Time to think small

Chicago should forego the temptation to work on an Olympian scale

10/21/2009 10:00 PM

By CHARLES LEVESQUE

3 Comments - Add Your Comment

Since the Second City limped in fourth in the Olympic race, pundits have called for Chicago to dedicate itself to another large scale project to replace the catalyzing power of a Games. There has been no shortage of ideas — making Chicago the safest city in America by 2016, reforming the educational system, rebuilding our infrastructure, and even hosting an international cultural festival. Chicago should forego the temptation to work on an Olympian scale and devolve power to the neighborhoods. This is the time to think small.

Under this approach, a pool of philanthropic and city dollars would be divided equally between all 50 wards. Each ward would develop a participatory budget process where residents would decide how to spend these funds. One ward might decide to tackle teen violence. Others might focus on rehabilitating housing, building small business incubators or creating literacy programs for immigrants. In my South Side neighborhood bordering the site of the proposed Olympic Stadium, I would opt for a greening program that would convert Drexel Boulevard into an arboretum and establish a land bank to finance community gardens on the vacant lots that will now not be developed for the Olympics. Once residents determined their ward’s program focus, they would also decide how the funds would be dispersed and track program progress.

This ward-by-ward approach offers a number of benefits. First, in a city where many criticized the Olympic effort as too top-down and opposed the Games because they don’t believe city hall, it is a chance to reduce the public trust deficit. It hands decision making and program implementation to the citizens. Residents — not bureaucrats, aldermen or the mayor — will set community priorities and determine who receives these public funds. Residents also ultimately bear the responsibility for good and bad decisions alike.

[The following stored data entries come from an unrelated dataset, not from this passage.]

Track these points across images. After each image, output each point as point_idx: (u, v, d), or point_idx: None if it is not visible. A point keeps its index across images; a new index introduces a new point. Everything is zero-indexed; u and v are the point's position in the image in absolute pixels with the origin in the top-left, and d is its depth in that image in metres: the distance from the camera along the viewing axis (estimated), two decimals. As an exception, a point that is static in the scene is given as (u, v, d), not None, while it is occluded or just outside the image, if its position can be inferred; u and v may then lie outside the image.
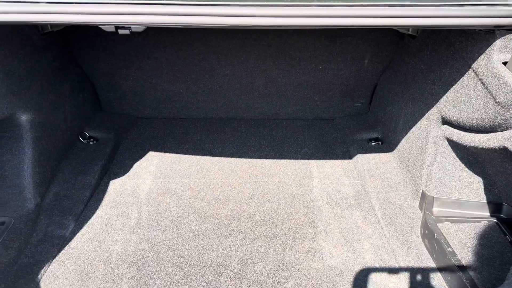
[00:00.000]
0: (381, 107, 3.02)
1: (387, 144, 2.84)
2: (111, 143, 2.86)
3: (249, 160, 2.81)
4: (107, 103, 3.28)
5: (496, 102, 1.63)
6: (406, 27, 2.33)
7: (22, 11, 1.48)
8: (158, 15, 1.44)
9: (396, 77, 2.76)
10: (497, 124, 1.66)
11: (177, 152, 2.88)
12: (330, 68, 2.99)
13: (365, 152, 2.77)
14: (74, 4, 1.45)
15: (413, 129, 2.39)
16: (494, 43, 1.67)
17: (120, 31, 1.54)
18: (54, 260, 1.97)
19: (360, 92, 3.19)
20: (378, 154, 2.74)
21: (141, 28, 1.55)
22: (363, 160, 2.70)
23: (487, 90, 1.69)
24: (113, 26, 1.52)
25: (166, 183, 2.55)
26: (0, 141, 2.20)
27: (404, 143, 2.54)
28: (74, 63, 2.94)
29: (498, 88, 1.62)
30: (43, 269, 1.90)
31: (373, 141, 2.91)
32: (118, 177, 2.60)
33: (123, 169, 2.68)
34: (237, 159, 2.83)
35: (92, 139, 2.87)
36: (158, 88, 3.14)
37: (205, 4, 1.48)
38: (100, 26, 1.51)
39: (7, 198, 2.19)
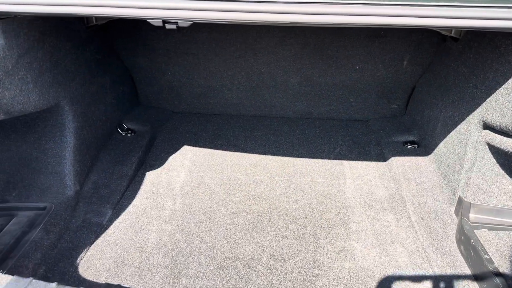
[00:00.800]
0: (418, 110, 2.97)
1: (423, 147, 2.78)
2: (147, 135, 2.93)
3: (282, 158, 2.82)
4: (145, 96, 3.36)
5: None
6: (451, 28, 2.28)
7: (74, 3, 1.53)
8: (205, 11, 1.46)
9: (436, 80, 2.71)
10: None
11: (211, 147, 2.92)
12: (367, 68, 2.95)
13: (400, 155, 2.73)
14: (124, -3, 1.50)
15: (452, 133, 2.34)
16: (543, 47, 1.62)
17: (167, 26, 1.58)
18: (92, 246, 2.04)
19: (397, 94, 3.14)
20: (413, 157, 2.69)
21: (187, 23, 1.58)
22: (398, 162, 2.66)
23: (534, 95, 1.64)
24: (160, 20, 1.55)
25: (199, 177, 2.60)
26: (44, 129, 2.29)
27: (441, 147, 2.48)
28: (115, 56, 3.02)
29: (547, 93, 1.57)
30: (81, 254, 1.97)
31: (409, 144, 2.86)
32: (154, 169, 2.66)
33: (158, 161, 2.74)
34: (270, 156, 2.84)
35: (130, 131, 2.95)
36: (194, 84, 3.19)
37: (250, 0, 1.49)
38: (148, 20, 1.55)
39: (48, 184, 2.27)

Given its sheer scale, the project will inevitably produce programs that effectively address Chicago’s needs. Just as policy and program experimentation by the 50 states led to welfare and health care reform at the national level, the 50 wards would function as the municipal equivalent of the “laboratory of federalism,” producing innovative approaches to problems that could later be implemented citywide. Equally important, we will also learn what does not work.

Finally, the project recognizes Chicago’s diversity, scale, and unique community assets. By necessity, Chicago’s Olympic venues were limited to a small number of neighborhoods. Participatory budgeting, however, would bring benefits and programming to each ward. It also recognizes that priorities vary across the city. What residents of Chatham view as important might not have the same appeal in Lincoln Park. It would rely on the city’s deep bench of local non-profit organizations, community development corporations and neighborhood social service agencies to deliver programs. These needs-based organizations are often more creative, nimble and cost effective than large public bureaucracies and would bring added efficiencies to the 50 projects across Chicago.

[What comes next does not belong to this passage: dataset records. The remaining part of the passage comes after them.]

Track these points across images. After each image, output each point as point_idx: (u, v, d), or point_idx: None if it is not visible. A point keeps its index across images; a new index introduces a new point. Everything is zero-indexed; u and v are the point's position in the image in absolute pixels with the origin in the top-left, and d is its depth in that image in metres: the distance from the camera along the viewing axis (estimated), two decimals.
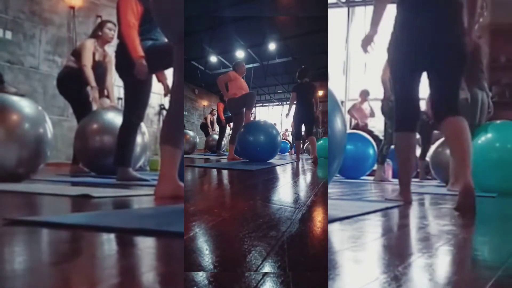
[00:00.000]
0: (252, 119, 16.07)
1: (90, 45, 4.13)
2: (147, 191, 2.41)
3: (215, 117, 12.90)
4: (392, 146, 5.29)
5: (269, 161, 5.23)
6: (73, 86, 4.10)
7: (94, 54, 4.16)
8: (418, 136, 3.92)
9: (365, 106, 7.49)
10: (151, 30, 3.17)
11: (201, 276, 0.72)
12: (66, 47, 4.30)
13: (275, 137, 5.28)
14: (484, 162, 3.46)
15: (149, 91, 3.32)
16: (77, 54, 4.12)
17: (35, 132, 2.84)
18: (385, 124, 5.17)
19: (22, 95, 3.00)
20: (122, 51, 3.10)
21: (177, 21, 2.05)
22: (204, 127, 12.60)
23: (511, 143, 3.50)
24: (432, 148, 4.91)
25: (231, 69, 6.49)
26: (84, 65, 4.00)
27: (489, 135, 3.57)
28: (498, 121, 3.76)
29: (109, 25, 4.32)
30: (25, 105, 2.86)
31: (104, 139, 3.83)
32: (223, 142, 10.23)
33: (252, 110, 6.50)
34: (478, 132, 3.63)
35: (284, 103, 24.43)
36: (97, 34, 4.27)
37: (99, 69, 4.14)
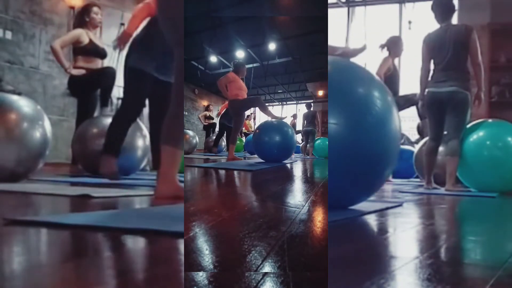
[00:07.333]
0: (252, 119, 15.85)
1: (84, 35, 4.01)
2: (147, 191, 2.41)
3: (211, 113, 12.88)
4: None
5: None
6: (84, 86, 4.06)
7: (91, 42, 4.07)
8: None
9: None
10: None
11: (201, 276, 0.72)
12: (66, 47, 4.26)
13: (291, 137, 5.34)
14: (484, 162, 3.45)
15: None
16: (79, 51, 4.08)
17: (34, 131, 2.82)
18: None
19: (19, 93, 2.97)
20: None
21: (180, 23, 2.06)
22: (207, 128, 12.57)
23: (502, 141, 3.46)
24: (416, 147, 4.77)
25: (231, 69, 6.50)
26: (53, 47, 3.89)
27: (489, 134, 3.54)
28: (490, 120, 3.72)
29: (95, 9, 4.16)
30: (24, 104, 2.84)
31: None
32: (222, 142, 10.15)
33: (252, 110, 6.69)
34: (474, 130, 3.56)
35: (284, 103, 24.40)
36: (84, 21, 4.10)
37: (103, 77, 4.03)
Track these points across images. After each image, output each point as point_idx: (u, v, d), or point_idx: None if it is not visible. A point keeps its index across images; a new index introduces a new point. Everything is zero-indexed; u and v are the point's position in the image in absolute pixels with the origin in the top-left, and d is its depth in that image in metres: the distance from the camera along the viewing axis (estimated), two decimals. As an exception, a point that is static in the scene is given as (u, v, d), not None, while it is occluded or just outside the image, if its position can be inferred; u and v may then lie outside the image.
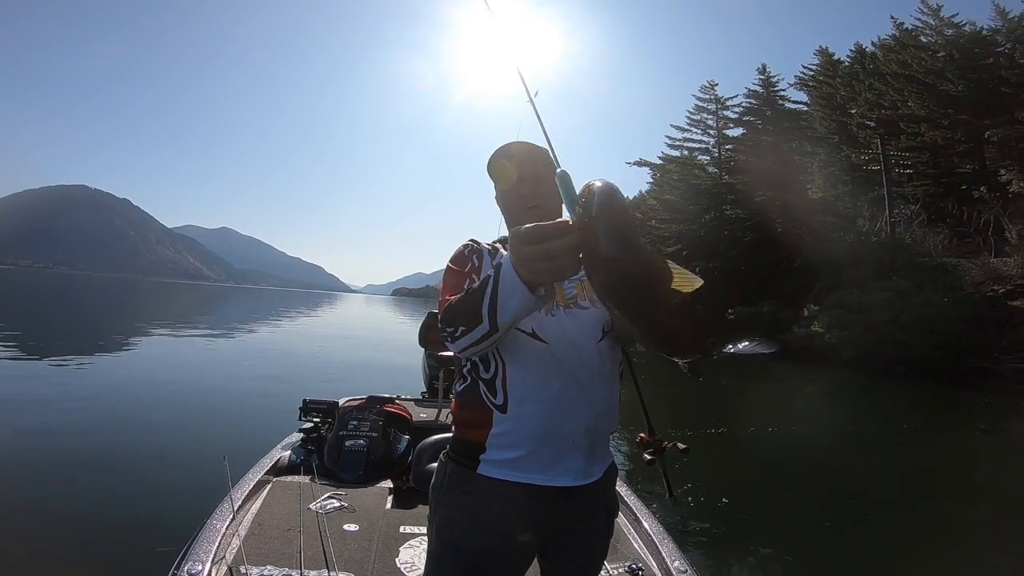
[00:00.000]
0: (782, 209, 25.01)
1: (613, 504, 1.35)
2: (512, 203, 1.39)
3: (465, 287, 1.13)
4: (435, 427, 4.49)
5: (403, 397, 4.88)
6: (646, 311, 0.89)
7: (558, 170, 0.97)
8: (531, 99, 1.57)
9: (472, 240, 1.40)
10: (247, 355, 14.13)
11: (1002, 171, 21.85)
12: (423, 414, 4.67)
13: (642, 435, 1.57)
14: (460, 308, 1.06)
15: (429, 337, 5.54)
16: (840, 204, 29.00)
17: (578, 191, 0.90)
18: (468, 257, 1.33)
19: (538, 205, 1.35)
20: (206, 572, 1.90)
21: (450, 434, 1.37)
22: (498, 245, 1.39)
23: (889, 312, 16.52)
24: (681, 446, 1.54)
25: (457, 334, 1.07)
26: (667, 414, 8.98)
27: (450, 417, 4.20)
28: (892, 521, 4.84)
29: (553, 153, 1.46)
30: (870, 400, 13.57)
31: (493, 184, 1.44)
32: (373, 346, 19.24)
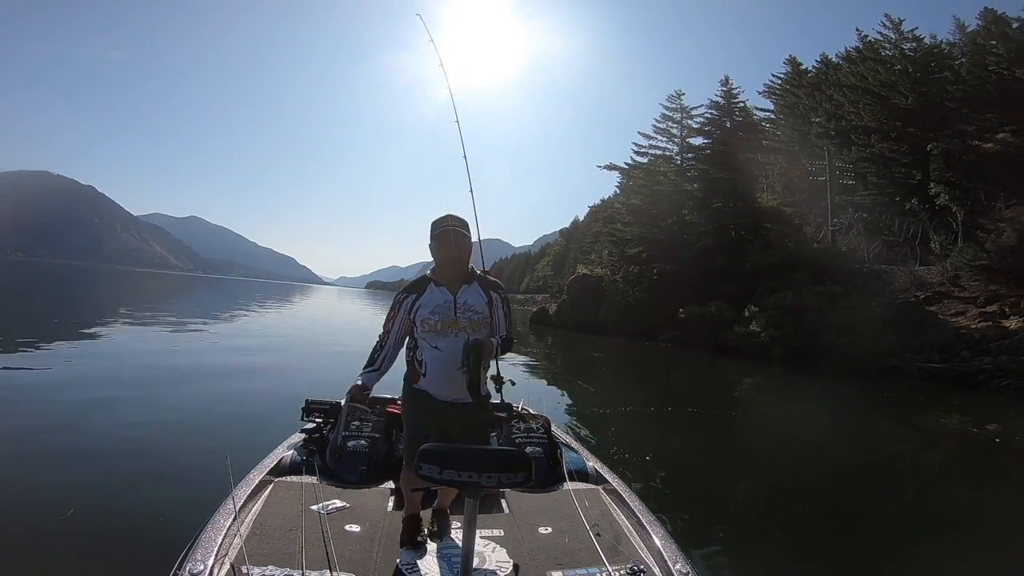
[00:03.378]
0: (735, 216, 26.51)
1: (482, 415, 2.61)
2: (447, 265, 2.46)
3: (387, 327, 2.59)
4: None
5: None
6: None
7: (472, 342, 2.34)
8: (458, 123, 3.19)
9: (405, 290, 2.55)
10: (241, 353, 13.86)
11: (931, 184, 23.56)
12: None
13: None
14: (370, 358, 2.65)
15: None
16: (795, 212, 30.64)
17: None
18: (395, 307, 2.54)
19: (455, 263, 2.46)
20: (208, 572, 1.91)
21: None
22: (420, 281, 2.54)
23: (818, 314, 18.06)
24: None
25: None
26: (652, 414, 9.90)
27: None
28: (869, 518, 4.98)
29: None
30: (799, 396, 14.92)
31: (431, 237, 2.44)
32: (365, 345, 19.40)
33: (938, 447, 9.27)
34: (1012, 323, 16.28)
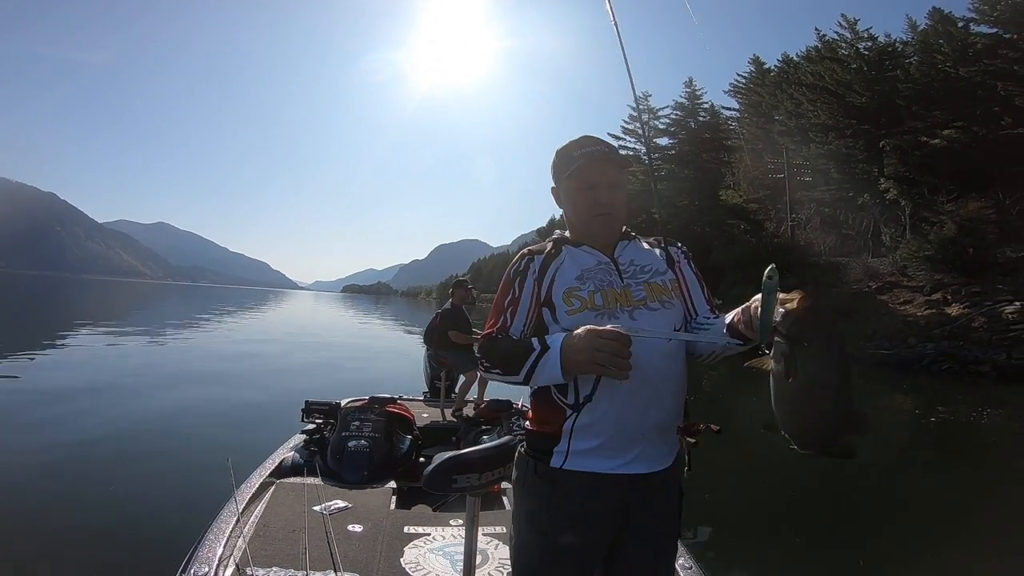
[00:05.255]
0: (700, 213, 27.44)
1: (681, 484, 1.39)
2: (583, 207, 1.35)
3: (503, 321, 1.33)
4: (439, 427, 4.57)
5: (405, 397, 4.90)
6: (809, 441, 1.03)
7: (769, 270, 1.04)
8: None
9: (527, 252, 1.39)
10: (234, 357, 13.87)
11: (881, 179, 24.77)
12: (425, 414, 4.83)
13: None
14: (503, 357, 1.27)
15: (435, 338, 5.74)
16: (760, 208, 31.71)
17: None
18: (512, 284, 1.35)
19: (609, 213, 1.34)
20: (212, 574, 1.91)
21: (473, 447, 1.70)
22: (549, 244, 1.41)
23: (776, 305, 18.93)
24: (714, 427, 1.47)
25: (493, 370, 1.29)
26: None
27: (451, 415, 5.04)
28: (875, 517, 4.96)
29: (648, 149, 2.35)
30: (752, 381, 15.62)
31: (559, 178, 1.41)
32: (358, 346, 19.30)
33: (894, 430, 9.76)
34: (954, 310, 17.40)
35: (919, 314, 18.14)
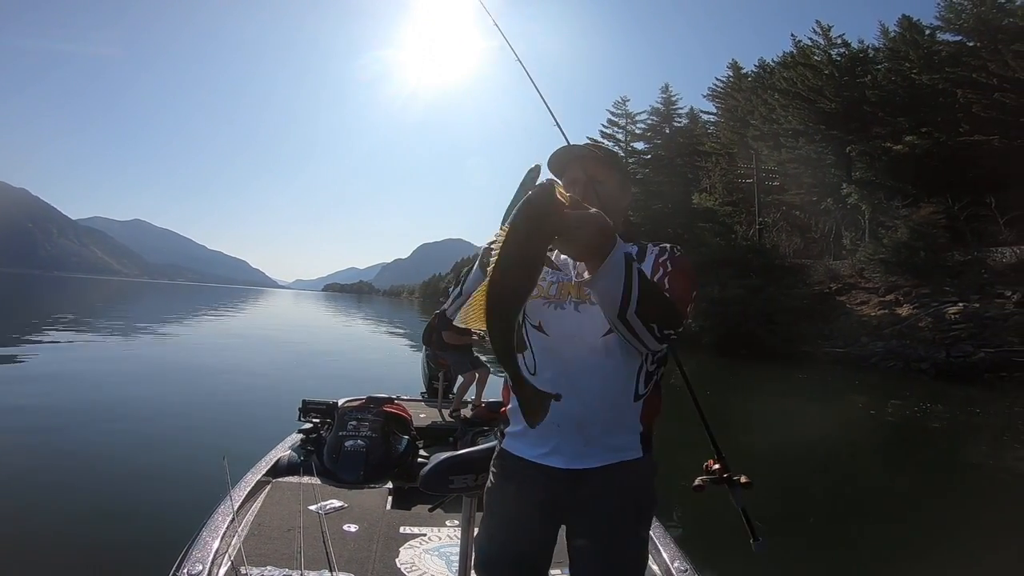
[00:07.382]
0: (672, 216, 28.19)
1: (645, 497, 1.35)
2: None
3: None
4: (437, 428, 4.58)
5: (402, 397, 4.92)
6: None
7: (532, 167, 1.21)
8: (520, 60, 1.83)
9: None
10: (235, 356, 13.97)
11: (844, 184, 25.70)
12: (423, 414, 4.86)
13: (710, 461, 1.45)
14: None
15: (433, 338, 5.65)
16: (734, 211, 32.43)
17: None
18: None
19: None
20: (206, 573, 1.91)
21: (470, 448, 1.73)
22: None
23: (740, 305, 19.83)
24: (744, 479, 1.40)
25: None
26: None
27: (449, 416, 5.18)
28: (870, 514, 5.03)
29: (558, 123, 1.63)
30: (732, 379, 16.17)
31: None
32: (357, 346, 19.48)
33: (857, 427, 10.05)
34: (904, 310, 18.34)
35: (873, 314, 19.06)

I looked forward to welcoming the Olympics to Chicago. The Games were a chance to energize and engage all Chicagoans. Participatory budgeting in our 50 wards offers us the same opportunity — only we won’t be the spectators, we will be the participants, and the end game will be a better city.

Levesque is a lawyer who works in the West Loop.

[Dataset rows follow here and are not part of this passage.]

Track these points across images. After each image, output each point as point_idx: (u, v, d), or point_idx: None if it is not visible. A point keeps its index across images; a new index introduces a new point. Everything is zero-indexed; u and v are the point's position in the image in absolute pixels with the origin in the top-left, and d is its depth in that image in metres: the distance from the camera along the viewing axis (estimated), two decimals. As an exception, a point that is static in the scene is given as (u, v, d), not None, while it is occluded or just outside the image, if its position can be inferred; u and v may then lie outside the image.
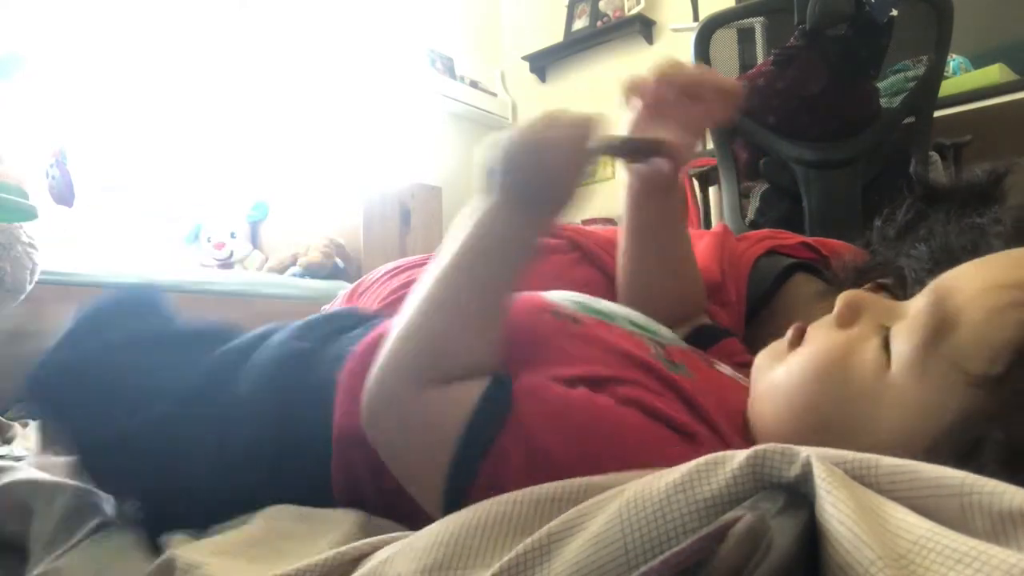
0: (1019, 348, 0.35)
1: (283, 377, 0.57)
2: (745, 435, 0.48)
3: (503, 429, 0.41)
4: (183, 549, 0.44)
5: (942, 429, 0.36)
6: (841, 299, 0.45)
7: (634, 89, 0.63)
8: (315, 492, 0.51)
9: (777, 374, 0.47)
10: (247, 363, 0.59)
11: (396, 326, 0.48)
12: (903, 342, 0.39)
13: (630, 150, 0.61)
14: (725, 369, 0.58)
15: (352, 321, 0.65)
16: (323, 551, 0.40)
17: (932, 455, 0.34)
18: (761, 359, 0.52)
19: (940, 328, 0.38)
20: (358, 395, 0.48)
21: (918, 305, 0.40)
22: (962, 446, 0.34)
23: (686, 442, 0.42)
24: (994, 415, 0.34)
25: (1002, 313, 0.36)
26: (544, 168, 0.50)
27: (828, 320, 0.46)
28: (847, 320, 0.45)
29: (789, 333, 0.50)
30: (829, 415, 0.42)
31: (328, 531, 0.46)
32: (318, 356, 0.59)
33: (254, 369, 0.58)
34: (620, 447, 0.39)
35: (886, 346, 0.40)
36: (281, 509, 0.50)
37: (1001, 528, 0.25)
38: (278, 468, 0.53)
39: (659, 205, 0.68)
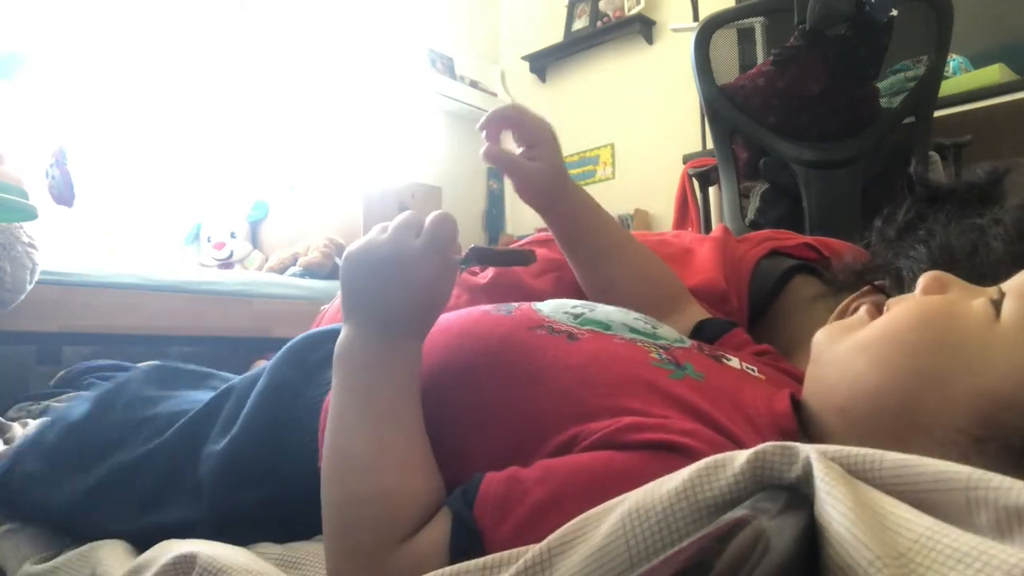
0: None
1: (272, 406, 0.57)
2: (778, 424, 0.46)
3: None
4: (205, 548, 0.44)
5: None
6: (928, 275, 0.46)
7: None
8: (307, 517, 0.50)
9: (861, 335, 0.46)
10: (234, 396, 0.60)
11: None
12: (1017, 299, 0.40)
13: (499, 261, 0.58)
14: (735, 363, 0.55)
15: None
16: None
17: None
18: (823, 335, 0.50)
19: None
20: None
21: None
22: None
23: (674, 457, 0.40)
24: None
25: None
26: (410, 288, 0.46)
27: (902, 296, 0.47)
28: (934, 291, 0.45)
29: (862, 309, 0.49)
30: (927, 361, 0.41)
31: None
32: (307, 386, 0.59)
33: (245, 399, 0.59)
34: (599, 497, 0.35)
35: (994, 307, 0.41)
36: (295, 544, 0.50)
37: (1006, 523, 0.25)
38: (272, 493, 0.53)
39: (565, 216, 0.71)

3 Comments - Add Your Comment




By Anonymous from South Loop
Posted: 10/27/2009 3:50 PM

Bad idea. First of all, some wards are a lot smaller than others. The 2nd ward is huge by comparison to a lot of the other wards. Additionally, ward boundaries are so terribly gerrymandered. The 2nd ward includes really affluent neighborhoods like the South Loop and really poor ones like the West side. Just because all these people happen to live in the same ward boundary doesn't mean they have similar concerns.



By Josh
Posted: 10/27/2009 2:56 PM

Participatory budgeting is already starting in Chicago, in the 49th Ward. The first neighborhood assembly is November 3rd. For more info see: http://www.ward49.com/site/epage/86601_322.htm http://www.participatorybudgeting.org/



By More Socialism? from CCPS / China
Posted: 10/22/2009 1:20 AM

"Each ward would develop a participatory budget process where residents would decide how to spend these funds." That is already happening, it is called Obama's redistribution of wealth. Why give equal money to wards that don't generate income or revenue?